Die Krisengespräche in der Ukraine haben erneut keinen Durchbruch gebracht. Regierung und Protestbewegung bewegten sich bei ihren knapp fünfstündigen Verhandlungen in Kiew aber offenbar zumindest etwas aufeinander zu. Präsident Viktor Janukowitsch versprach laut Opposition die Freilassung inhaftierter Protestler. Ex-Boxweltmeister Vitali Klitschko bat die seit Wochen in der Hauptstadt ausharrenden Demonstranten derweil um Geduld und einen "Waffenstillstand". Am Freitag wollte EU-Erweiterungskommissar Stefan Füle in das Land reisen, um in dem Machtkampf zu vermitteln.

====================

Anweisungen:
Geben Sie aus dem Text über die Krisengespräche in der Ukraine den Abschnitt unverändert aus, der bei „Die Krisengespräche in“ beginnt und bei „Machtkampf zu vermitteln.“ endet.

Datensatzinhalt:

====================

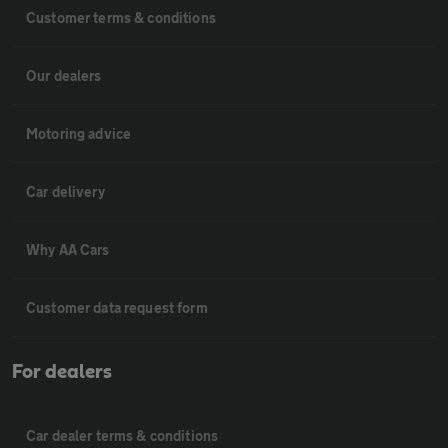
Customer terms & conditions
Our dealers
Motoring advice
Car delivery
Why AA Cars
Customer data request form
For dealers
Car dealer terms & conditions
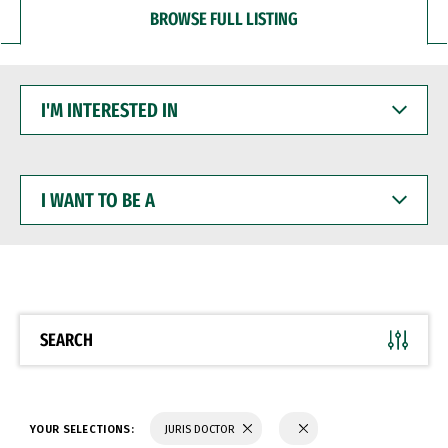
BROWSE FULL LISTING
I'M
INTERESTED
IN
I
WANT
TO
BE
A
SEARCH
YOUR SELECTIONS:
JURIS DOCTOR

====================

Antwort:
Die Krisengespräche in der Ukraine haben erneut keinen Durchbruch gebracht. Regierung und Protestbewegung bewegten sich bei ihren knapp fünfstündigen Verhandlungen in Kiew aber offenbar zumindest etwas aufeinander zu. Präsident Viktor Janukowitsch versprach laut Opposition die Freilassung inhaftierter Protestler. Ex-Boxweltmeister Vitali Klitschko bat die seit Wochen in der Hauptstadt ausharrenden Demonstranten derweil um Geduld und einen "Waffenstillstand". Am Freitag wollte EU-Erweiterungskommissar Stefan Füle in das Land reisen, um in dem Machtkampf zu vermitteln.